## [DOCUMENT SECTION]
Captain 11 is an after-school children's program for over 41 years on KELO-TV, broadcast on channel 11 from Sioux Falls, South Dakota.  Station weatherman Dave Dedrick donned a yellow-trimmed blue pilot uniform with hat and daily (later weekly as cable TV began to cut into its ratings) became the jolly host of the show.  The show primarily played cartoons and other children's fare, and featured the Captain having all the kids (his "crew") introduce themselves on the air, guessing to win the toy chest, and children with birthdays working the Captain's control panel of lights and switches.  The show ended with the Captain playing the "freezeberg" game with the children, having them: Face the camera and wave one hand: then wave both hands: followed by wave both hands and one foot then wave both hands and both feet which usually resulted in most of the kids jumping up and down while facing the camera.  Finally, the Captain would tell them to "freeze", not moving a muscle as the camera panned over the crowd of kids attempting to remain still.

The Captain 11 charge
The show opened with an animated space scene, slowly zooming in to the Captain's space ship, with this charge voiced over:

"Captain 11! Today's man of the future!"

## [Collection entries]
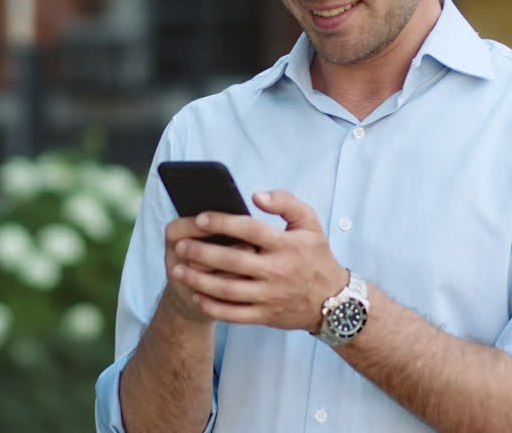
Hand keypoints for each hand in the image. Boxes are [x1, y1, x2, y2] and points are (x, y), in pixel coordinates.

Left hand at [169, 189, 347, 331]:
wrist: (333, 301)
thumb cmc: (316, 257)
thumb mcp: (310, 223)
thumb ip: (286, 202)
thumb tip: (256, 195)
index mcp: (286, 245)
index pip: (250, 229)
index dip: (223, 222)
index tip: (200, 218)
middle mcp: (277, 270)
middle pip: (232, 261)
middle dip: (202, 253)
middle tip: (180, 246)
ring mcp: (270, 296)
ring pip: (228, 290)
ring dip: (199, 280)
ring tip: (178, 270)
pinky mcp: (266, 315)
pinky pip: (234, 314)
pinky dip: (213, 307)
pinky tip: (196, 296)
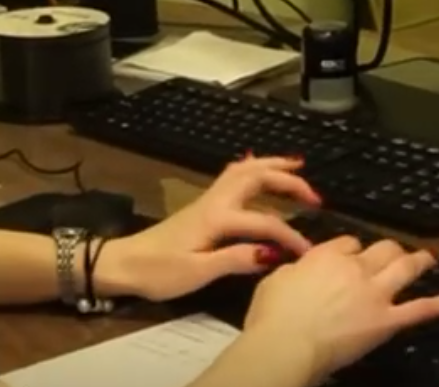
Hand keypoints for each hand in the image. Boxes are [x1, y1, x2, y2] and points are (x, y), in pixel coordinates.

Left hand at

## [WORK INSTRUCTION 1]
In the Captain 11 article, what did children with birthdays get to do on the show?
## [WORK INSTRUCTION 2]
Please continue the Captain 11 article from where it stops.

## [ANSWER 1]
They worked the Captain's control panel of lights and switches.

## [ANSWER 2]
History
The show ran from March 7, 1955 to December 27, 1996, making it the longest continuously running children's television program in the United States.   Dedrick's autobiography reveals interesting background about the show, like why the character's trademark rubber headphones were eventually discarded after many seasons, and how the set designers could not agree on a single design and eventually had to work independently on their own sections.

Dave Dedrick retired from broadcasting on December 30, 1996.  He was inducted into the South Dakota Broadcasters Hall of Fame on April 18, 1997, and into the South Dakota Hall of Fame in 1999.  Dedrick died in Sioux Falls on January 22, 2010, at the age of 81.

The Captain 11 set and other memorabilia is displayed in the State Historical Museum in Pierre.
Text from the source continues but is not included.